“She’s sleeping.”
“I don’t care.”
“Jesus! You don’t have to yell.”
“And you don’t have to curse.”
“Fine.”
As the traffic light turned green and she drove along Boxer Bluff, where the uppermost part of Grizzly Falls was sprawled, she heard a series of muffled voices and finally her daughter’s sleepy “Yeah?”
“What’s up?” Pescoli demanded.
“Me, now,” Bianca grumbled.
“The school called and said you missed class.”
“I didn’t feel good.”
“Well,” Pescoli automatically corrected as she turned onto the street winding out of the town. “You didn’t feel well.”
“Whatever.”
“How’d you get home?”
“Chris.”
The on-again, off-again boyfriend. “He doesn’t have a license.”
“We were with his brother, Gene.”
The seventeen-year-old who already had been involved in a wreck. Pescoli knew all about that one; she’d seen what was left of the 1990 Honda Accord after it had hit a mailbox, then a tree. It was a wonder the kid had survived, let alone got away with only a broken collarbone and a few scratches. “Look, I’m on my way home. We’ll talk then.” Checking her mirrors, she changed lanes to avoid a work crew that had dug up the street.
“I already ‘talked’ with Dad.”
More good news. “And what did your father say?” she asked through gritted teeth. Luke “Lucky” Pescoli was hardly the epitome of parenthood.
“To get some rest.”
Perfect. “I’ll be there in fifteen. Now put your brother on the phone.”
“Your turn.” Bianca’s voice was a singsong reprimand as she obviously gladly turned the receiver back to her son Jeremy.

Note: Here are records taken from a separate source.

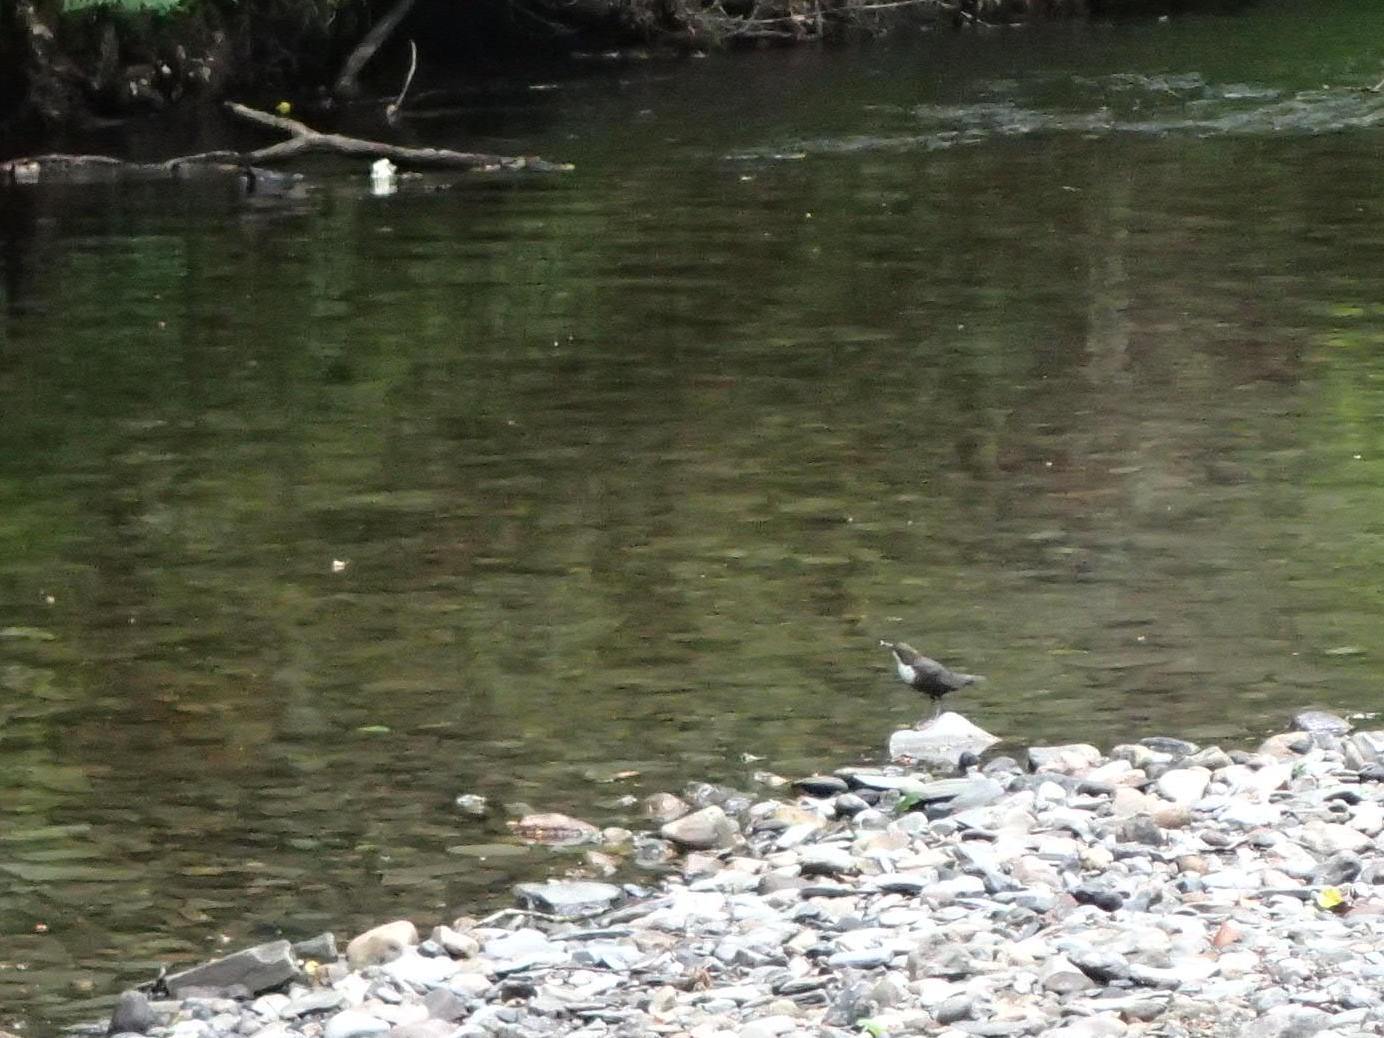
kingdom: Animalia
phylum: Chordata
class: Aves
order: Passeriformes
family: Cinclidae
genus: Cinclus
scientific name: Cinclus cinclus
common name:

Again, Pescoli considered lighting up but thought better of it as the storefronts lining the street gave way to homes.
“Uh-huh?” Jeremy said as his way of greeting.
“Just wondering, what are you doing at the house?” When he’d moved out of her small place, little more than a cabin in the woods and the only home he’d ever known, this past summer, his leaving had been a blessing as well as a curse.
“Uh . . . ’cuz it’s home.”
“You moved out. I didn’t want you to, but you insisted last summer,” she reminded him. “I thought you’d be at work.”
“They turned off the gas at my place. There’s no heat. Guess they, um, didn’t get the check in time. But that’s bogus, ’cuz I mailed it yesterday. It’s not my fault that one of my roommates didn’t get the money to me.”
“And your job?” she asked with extreme patience.
Hesitation. “Lou didn’t need me at the station today.”